Items from a dataset

────────────────

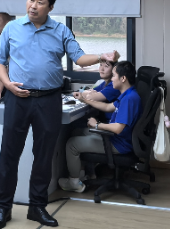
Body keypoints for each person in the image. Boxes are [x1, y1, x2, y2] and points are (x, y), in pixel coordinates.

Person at [0, 0, 118, 229]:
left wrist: (101, 56)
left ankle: (37, 207)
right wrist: (7, 84)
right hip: (17, 98)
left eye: (40, 2)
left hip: (48, 100)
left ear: (50, 7)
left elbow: (79, 58)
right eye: (31, 0)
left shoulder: (60, 30)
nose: (33, 6)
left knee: (44, 155)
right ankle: (2, 208)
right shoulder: (12, 28)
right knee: (9, 154)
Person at [59, 61, 141, 193]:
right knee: (78, 131)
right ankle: (83, 175)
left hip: (119, 144)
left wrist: (97, 125)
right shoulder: (127, 94)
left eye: (114, 75)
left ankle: (73, 182)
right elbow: (108, 107)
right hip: (119, 139)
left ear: (123, 78)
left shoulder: (129, 99)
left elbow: (118, 128)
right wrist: (85, 100)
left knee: (72, 144)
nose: (112, 79)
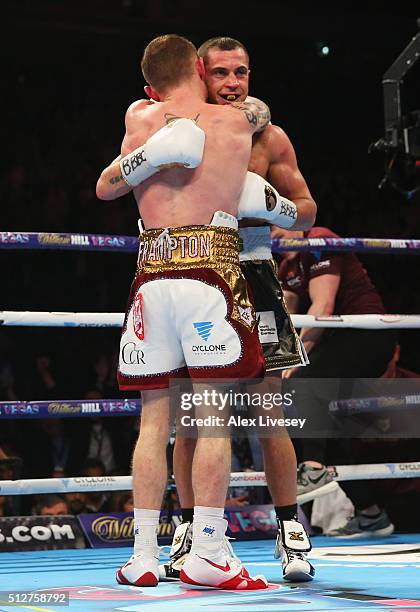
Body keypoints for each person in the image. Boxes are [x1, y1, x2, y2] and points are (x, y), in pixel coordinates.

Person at [96, 34, 275, 590]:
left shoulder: (138, 116)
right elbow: (255, 112)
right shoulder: (237, 122)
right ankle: (209, 551)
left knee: (154, 421)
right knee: (211, 418)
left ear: (149, 84)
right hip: (210, 277)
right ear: (202, 68)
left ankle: (143, 555)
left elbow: (106, 186)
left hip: (151, 277)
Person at [160, 37, 317, 583]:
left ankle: (290, 529)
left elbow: (306, 208)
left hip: (252, 274)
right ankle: (188, 531)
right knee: (189, 416)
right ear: (201, 73)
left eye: (242, 72)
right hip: (192, 272)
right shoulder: (179, 127)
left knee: (269, 410)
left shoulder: (268, 135)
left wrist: (271, 205)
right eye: (222, 72)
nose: (233, 83)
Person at [273, 225, 397, 537]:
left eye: (275, 223)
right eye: (264, 225)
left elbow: (323, 307)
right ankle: (372, 515)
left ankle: (312, 470)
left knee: (304, 382)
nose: (271, 231)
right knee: (334, 433)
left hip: (366, 334)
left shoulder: (318, 238)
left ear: (293, 222)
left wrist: (297, 359)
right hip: (335, 343)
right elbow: (287, 318)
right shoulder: (286, 265)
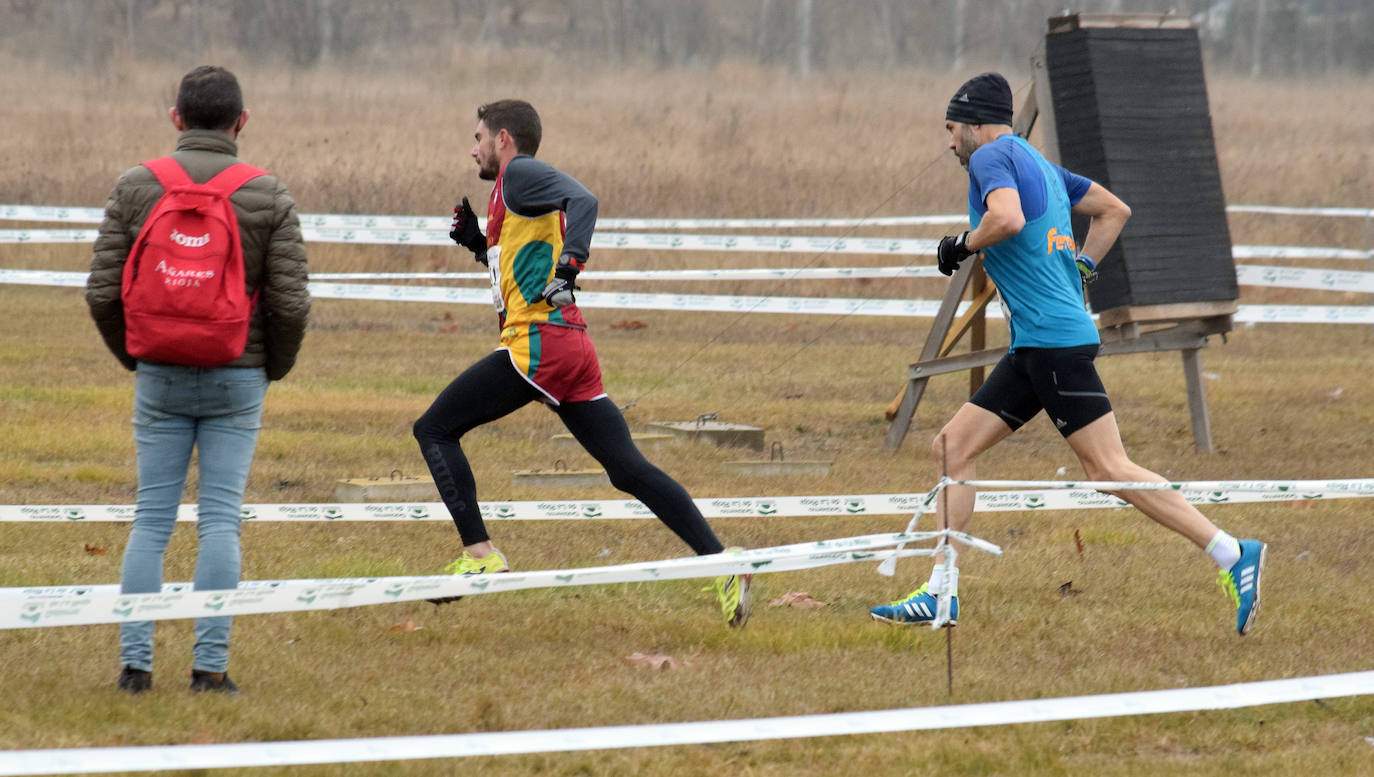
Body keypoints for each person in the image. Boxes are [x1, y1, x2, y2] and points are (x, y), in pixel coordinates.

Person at [869, 73, 1265, 636]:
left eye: (952, 128)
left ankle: (1232, 552)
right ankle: (941, 593)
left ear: (975, 125)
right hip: (1038, 344)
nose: (949, 142)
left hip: (1052, 344)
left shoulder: (990, 161)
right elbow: (1114, 210)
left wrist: (960, 244)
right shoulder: (1040, 165)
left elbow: (1004, 219)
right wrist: (1080, 267)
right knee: (951, 447)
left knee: (1108, 469)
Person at [413, 99, 751, 627]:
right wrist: (480, 245)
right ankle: (724, 562)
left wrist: (572, 266)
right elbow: (526, 265)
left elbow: (584, 200)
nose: (472, 148)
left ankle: (480, 555)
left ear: (504, 138)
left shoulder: (519, 172)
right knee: (626, 470)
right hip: (568, 347)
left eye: (478, 137)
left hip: (538, 346)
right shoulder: (511, 195)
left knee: (434, 428)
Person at [86, 65, 311, 694]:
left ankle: (136, 667)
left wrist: (138, 353)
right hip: (237, 378)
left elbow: (102, 290)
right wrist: (272, 367)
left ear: (176, 119)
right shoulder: (267, 193)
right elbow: (290, 304)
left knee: (151, 518)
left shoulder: (136, 186)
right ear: (241, 123)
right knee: (220, 520)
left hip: (158, 372)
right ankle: (209, 668)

────────────────

§ WORK ORDER
Using the records above, give the count of lines with the word "wrist", and write nothing more.

§ TASK RESULT
12